Asked if he thought policing had become more dangerous due to the pandemic, Mr Thompson said: “I think officers are better equipped and we have more firearms officers and have more capability. We have bodycams and better training.
“In some ways the ability for police to deal with violence has improved. I think we have seen society more willing to challenge the police, we’ve seen more assaults on officers.
“I think it’s a balance. Policing has always been dangerous. If you look back on our history the most dangerous time for policing was the Victorian era.
“I don’t underestimate the risks and that’s why I think the new legislation coming through for stiff sentences for assaults on emergency workers is important.
“Policing is a dangerous profession. There are definitely dangerous risks. I hope we are getting the balance right and protecting our officers policing the streets.”
The Chief Constable hailed a new command control centre – which will include gold and silver commanders, a major incident commander and multi agencies – which is due to open this summer.
The dispatch control rooms for Birmingham will be run from the building called C3 – standing for Command, Control and Coordination.
Mr Thompson said lessons had been learned from an inquiry into the Manchester Arena bombing in 2017.
“It has also been built out of the learning we’ve seen from the Manchester Inquiry.
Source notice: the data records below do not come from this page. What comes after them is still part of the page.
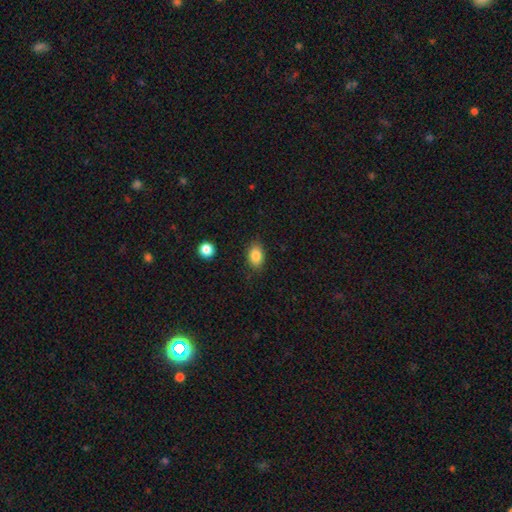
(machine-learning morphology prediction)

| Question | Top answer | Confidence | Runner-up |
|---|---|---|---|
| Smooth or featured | smooth | 85% | star or artifact (9%) |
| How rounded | in between | 80% | round (18%) |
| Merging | none | 84% | minor disturbance (12%) |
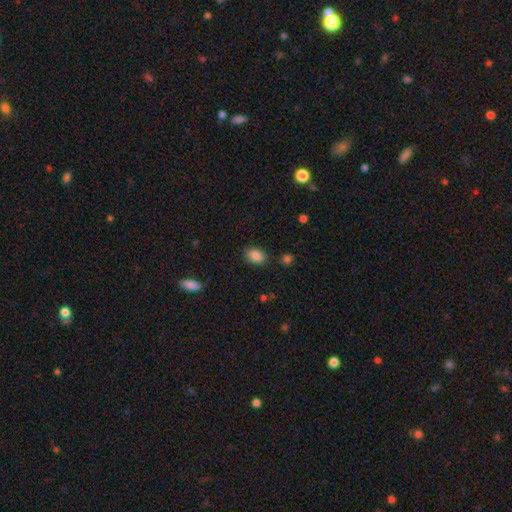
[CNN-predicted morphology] This appears to be a smooth galaxy with no disk features (85%) that is in between round and cigar-shaped (84%). Merging: none (83%).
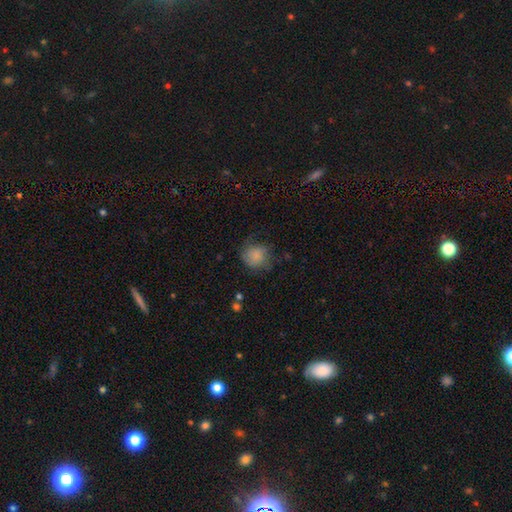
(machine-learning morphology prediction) Smooth or featured: smooth — 70% (featured or disk — 22%)
How rounded: round — 80% (in between — 19%)
Merging: none — 56% (minor disturbance — 26%)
The need for agencies to come together quickly. The need for police to escalate command and control,” Mr Thompson said.
“It’s not something we’ve had at West Midlands Police. The new site brings our control rooms together. It brings our command facilities together. It brings our intelligence together.
“It will also be home for things like our firearms teams, so we’ve got the right command in place to keep the public safe, but also getting it ready in time for an exciting period of time in Birmingham’s history.”
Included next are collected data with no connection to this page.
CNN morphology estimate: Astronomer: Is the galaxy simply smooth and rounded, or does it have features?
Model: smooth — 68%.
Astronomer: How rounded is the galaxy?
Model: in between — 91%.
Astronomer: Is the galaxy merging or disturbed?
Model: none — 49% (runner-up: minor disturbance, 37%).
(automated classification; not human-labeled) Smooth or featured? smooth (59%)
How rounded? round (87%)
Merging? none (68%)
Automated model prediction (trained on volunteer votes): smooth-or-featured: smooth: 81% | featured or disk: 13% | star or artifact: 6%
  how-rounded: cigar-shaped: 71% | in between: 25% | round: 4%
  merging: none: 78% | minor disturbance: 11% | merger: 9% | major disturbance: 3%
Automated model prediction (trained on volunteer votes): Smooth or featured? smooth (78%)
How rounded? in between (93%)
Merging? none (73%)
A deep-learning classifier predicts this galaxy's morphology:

During the Commonwealth Games 2022, in Birmingham, officers will run an “enormous security operation” at this hub.
West Midlands Fire Service and West Midlands Ambulance Service still have their own control rooms, but they will join up here for major incidents.
“At the moment they are all in different sites and that creates a huge problem when you are trying to coordinate it,” Mr Thompson said.
“It’s how you mobilise up in a crisis as time is of the essence. This will link the emergency services together. We got to make it a site that meets their needs when they come here.”